National Cherry Blossom Festival Parade
Saturday, April 14, 10 a.m. – 12 Noon
Constitution Avenue from 7th to 17th Streets
One of D.C.’s largest spectator events, the energy-filled parade runs for 10 blocks along Constitution Avenue from the National Archives to the Washington Monument. Giant colorful helium balloons, elaborate floats, marching bands from across the country, celebrity entertainers and performers burst down the parade route in this grand spectacle of music and showmanship seen only once a year. Experience the pageantry and excitement at the nation’s premier springtime parade. Performers include 90s hip-hop group Arrested Development, country singer Ty Herndon, pop/classical string quartet Well Strung, “The Voice” season eight contestant Sarah Potenza and season 11 contestant Billy Gilman, extreme pogo stunt team XPOGO and more.

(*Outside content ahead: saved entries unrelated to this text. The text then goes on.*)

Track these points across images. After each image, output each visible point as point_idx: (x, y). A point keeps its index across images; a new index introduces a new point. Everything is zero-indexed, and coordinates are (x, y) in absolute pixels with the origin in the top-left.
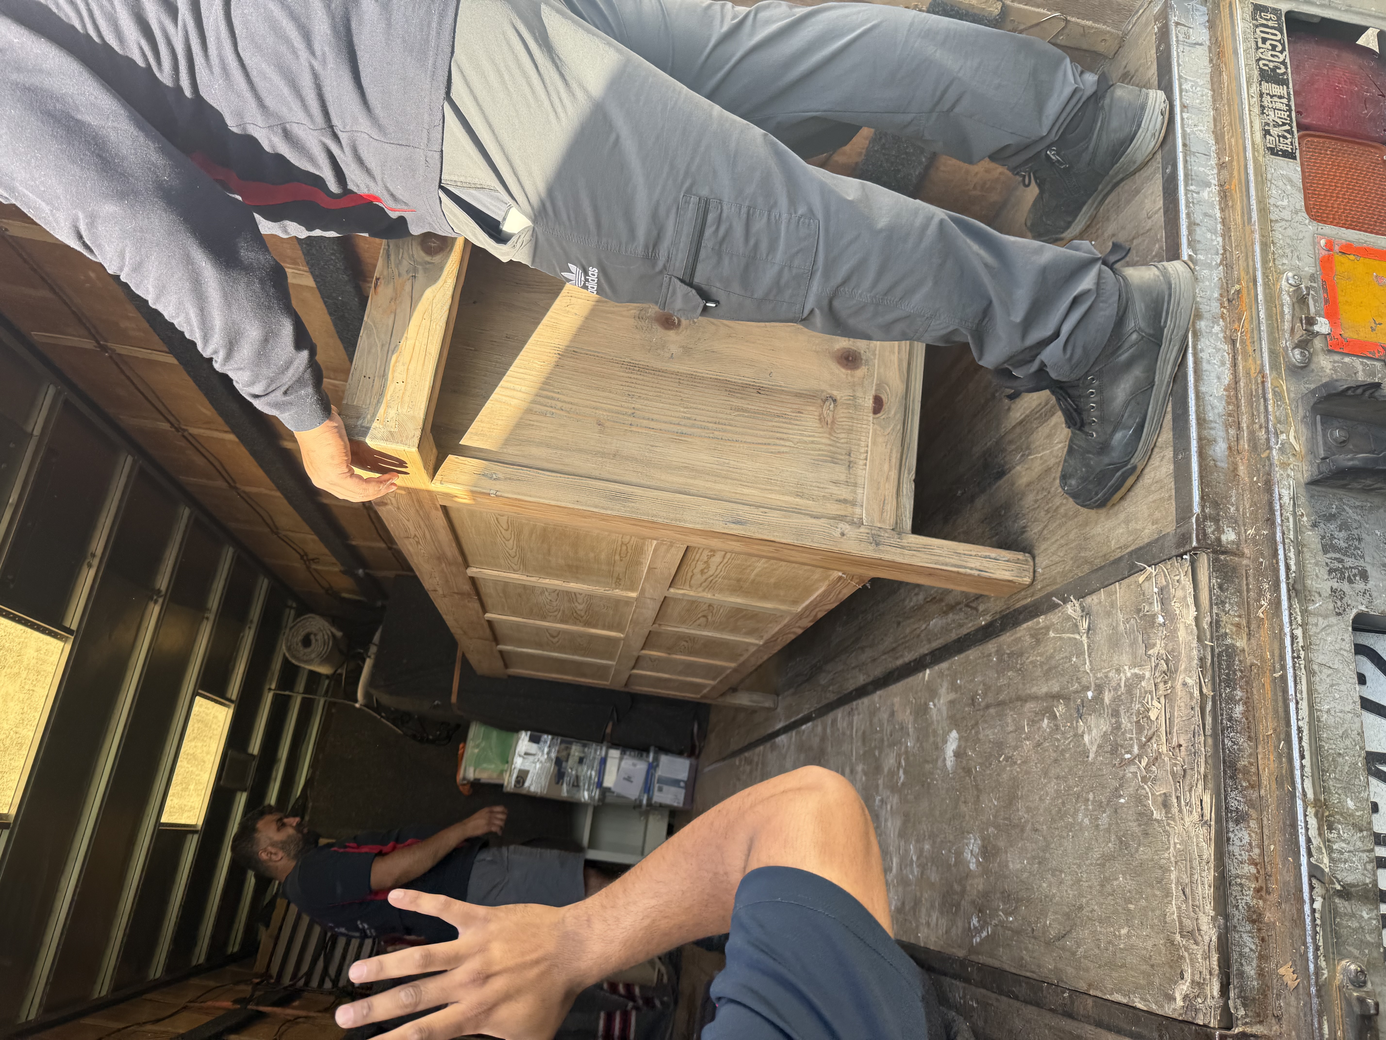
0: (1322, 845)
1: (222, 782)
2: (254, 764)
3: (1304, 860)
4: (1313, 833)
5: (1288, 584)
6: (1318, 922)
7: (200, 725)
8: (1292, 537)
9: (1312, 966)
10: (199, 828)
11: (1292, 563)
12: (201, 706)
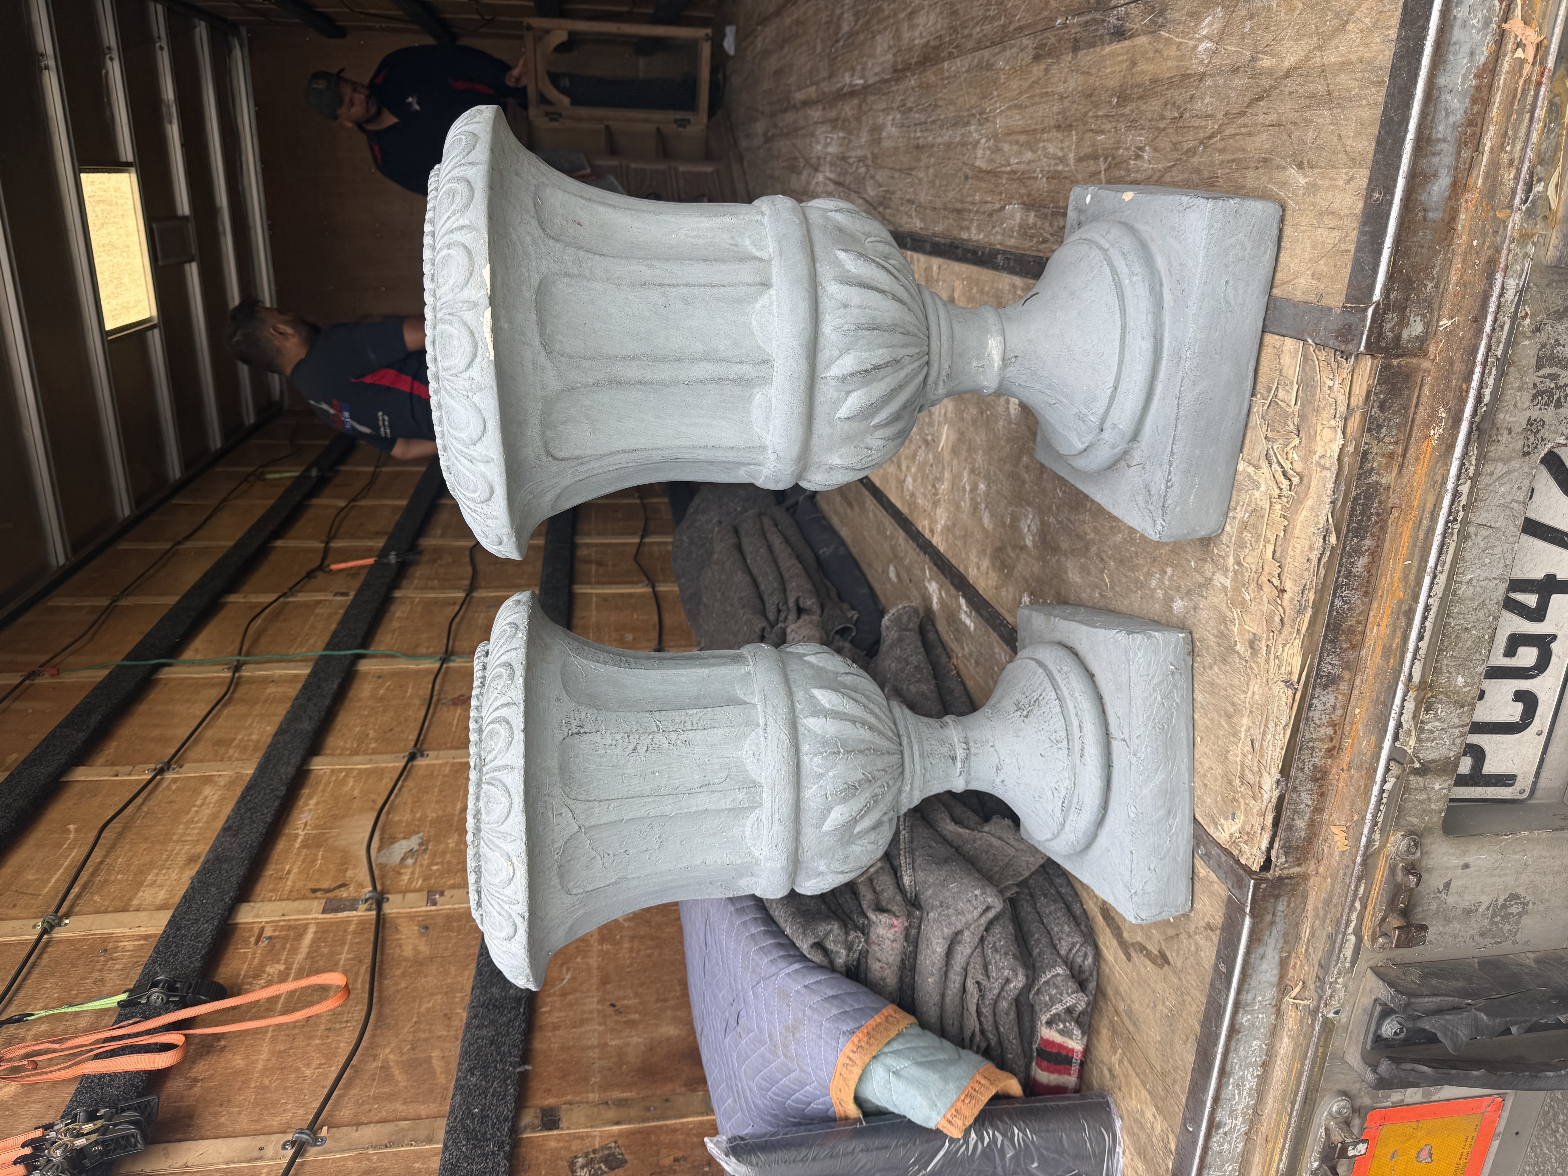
0: (1413, 728)
1: (160, 263)
2: (191, 227)
3: (1387, 744)
4: (1407, 717)
5: (1471, 423)
6: (1384, 801)
7: (102, 206)
8: (1499, 353)
9: (1364, 840)
10: (156, 321)
11: (1487, 392)
12: (92, 183)
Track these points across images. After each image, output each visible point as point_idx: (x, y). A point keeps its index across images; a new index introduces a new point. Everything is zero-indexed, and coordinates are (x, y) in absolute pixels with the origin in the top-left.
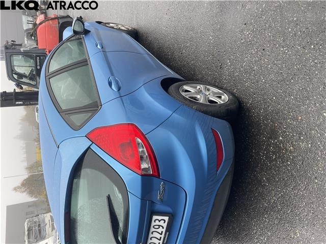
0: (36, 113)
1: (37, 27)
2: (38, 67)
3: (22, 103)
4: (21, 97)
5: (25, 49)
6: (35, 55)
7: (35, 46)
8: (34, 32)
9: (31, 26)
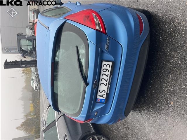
0: (31, 81)
1: (35, 25)
2: (34, 46)
3: (25, 66)
4: (24, 63)
5: (28, 36)
6: (33, 39)
7: (33, 35)
8: (33, 27)
9: (31, 24)
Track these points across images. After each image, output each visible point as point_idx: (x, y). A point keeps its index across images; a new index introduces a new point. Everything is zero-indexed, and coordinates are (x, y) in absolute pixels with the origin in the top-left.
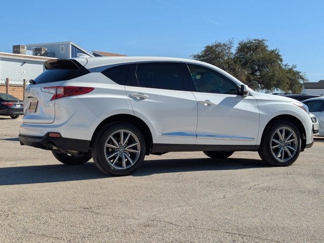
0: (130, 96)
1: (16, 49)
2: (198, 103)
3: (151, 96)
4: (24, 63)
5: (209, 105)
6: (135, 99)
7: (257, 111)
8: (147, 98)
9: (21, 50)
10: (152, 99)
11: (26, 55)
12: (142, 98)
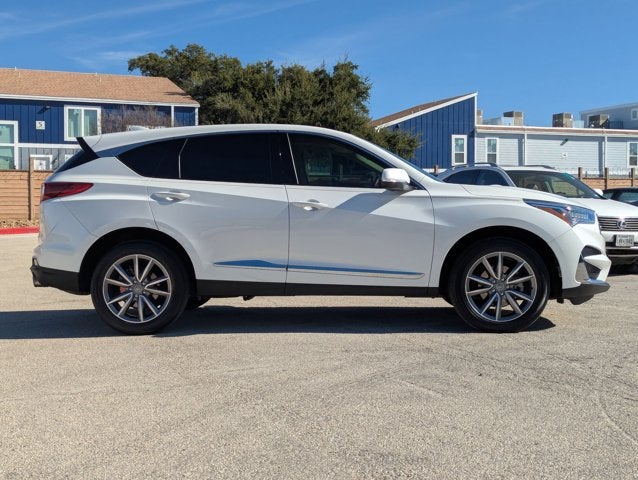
0: (153, 197)
1: (558, 120)
2: (290, 206)
3: (194, 195)
4: (567, 140)
5: (315, 209)
6: (161, 200)
7: (429, 220)
8: (185, 199)
9: (565, 121)
10: (197, 200)
11: (574, 128)
12: (176, 200)
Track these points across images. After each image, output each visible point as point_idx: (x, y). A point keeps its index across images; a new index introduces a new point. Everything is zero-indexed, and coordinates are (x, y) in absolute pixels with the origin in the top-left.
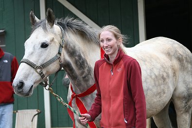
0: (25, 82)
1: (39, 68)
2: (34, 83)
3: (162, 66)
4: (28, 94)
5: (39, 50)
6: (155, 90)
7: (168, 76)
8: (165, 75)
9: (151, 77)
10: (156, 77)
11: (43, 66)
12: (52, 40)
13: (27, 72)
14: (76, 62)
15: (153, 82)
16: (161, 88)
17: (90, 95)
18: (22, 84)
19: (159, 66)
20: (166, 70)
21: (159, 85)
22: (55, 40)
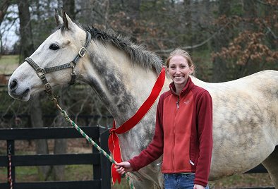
0: (19, 82)
1: (42, 71)
2: (32, 88)
3: (253, 108)
4: (21, 97)
5: (47, 50)
6: (236, 140)
7: (261, 121)
8: (256, 119)
9: (231, 122)
10: (240, 122)
12: (67, 44)
14: (106, 83)
15: (233, 129)
16: (246, 137)
18: (15, 84)
19: (247, 107)
20: (259, 113)
21: (244, 133)
22: (72, 45)
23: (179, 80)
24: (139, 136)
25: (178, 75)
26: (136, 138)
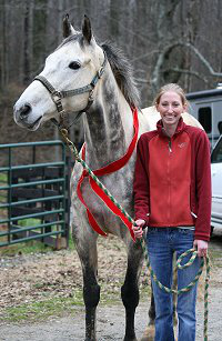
0: (33, 107)
1: (59, 95)
2: (45, 114)
4: (31, 127)
5: (65, 69)
11: (64, 94)
12: (88, 63)
13: (40, 95)
17: (113, 174)
18: (27, 109)
22: (92, 64)
23: (170, 119)
24: (126, 179)
25: (170, 114)
26: (122, 182)
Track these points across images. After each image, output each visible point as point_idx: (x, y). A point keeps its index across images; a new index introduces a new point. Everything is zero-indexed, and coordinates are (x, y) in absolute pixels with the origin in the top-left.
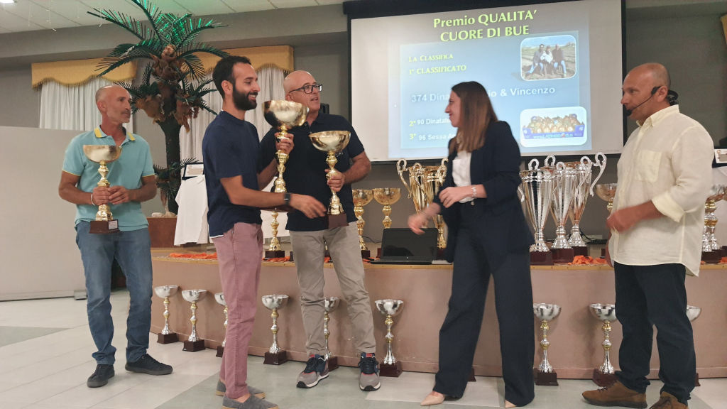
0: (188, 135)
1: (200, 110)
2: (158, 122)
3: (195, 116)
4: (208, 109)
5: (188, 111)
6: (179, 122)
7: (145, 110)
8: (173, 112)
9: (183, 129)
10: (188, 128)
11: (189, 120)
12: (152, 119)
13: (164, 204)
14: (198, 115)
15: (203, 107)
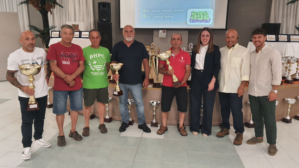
0: (52, 16)
1: (56, 5)
2: (38, 10)
3: (54, 8)
4: (59, 5)
5: (51, 6)
6: (47, 10)
7: (32, 4)
8: (44, 6)
9: (49, 13)
10: (51, 13)
11: (51, 10)
12: (36, 8)
13: (44, 45)
14: (55, 7)
15: (57, 4)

Storytime: Under the Cherry Blossom Tree
Wednesday, April 11, 10 a.m.
Hirshhorn Museum and Sculpture Garden, Independence Avenue at 7th Street, SW
Under the Cherry Blossom Tree invites the museum’s youngest visitors to gather by Yoko Ono’s Wish Tree for Washington D.C., a Japanese dogwood given to the Hirshhorn as a gift from the artist, symbolizing community and hope for the future. Staff will read aloud a Japanese tale about a man swallowing a seed, which results in a tree growing out of his head, then there will be a hands-on activity.
Cherry Blossom Day with the Freer|Sackler
Saturday, April 7, 10 a.m. – 12 p.m.
Freer Gallery of Art, Jefferson Drive and 12th Street, SW
Take a family-friendly tour and learn about nature in Japanese art at 10:30 a.m., then continue exploring the Freer for pop-up art-making activities and artist demonstrations inspired by the spring season.
Japanese Culture Day
Saturday, April 7, 10 a.m. – 3 p.m.
Young Readers Center, Thomas Jefferson Building, Library of Congress, 10 First Street, SE
Get introduced to Japanese culture through reading, writing and craft making with Japanese cultural and linguistic professionals. Highlights of the day include The Japan-America Society of Washington, D.C.’s “Japan-in-a-Suitcase” program, tiara-making with former cherry blossom princesses and a book reading and signing by New York Times bestseller Tad Hills, American children’s book author of “How Rocket Learned to Read,” winner of the Irma Simonton Black & James H. Black Award for Excellence in Children’s Literature.
The Sakura Matsuri – Japanese Street Festival
Saturday, April 14, 10 a.m. – 6 p.m.
Pennsylvania Avenue from 3rd to 7th Streets, NW
The largest one-day celebration of Japanese culture in the U.S. returns to the streets of downtown D.C., presenting more than 80 cultural groups, arts vendors and food booths in a showcase of more than 30 cumulative hours of vibrant programming. Tickets required.
Asian Brush Painting
Saturday, April 7, 1 – 2:30 p.m.
Green Spring Gardens, 4603 Green Spring Road, Alexandria, VA
Celebrate the blooming of the cherry trees and Japanese culture with Asian sumi-e brush painting. Learn about the materials and brush strokes used in this beautiful art style and take home your own brush painting masterpiece. Art materials provided. Best for kids 5 years and up and their parents. Pre-registration suggested. Tickets required.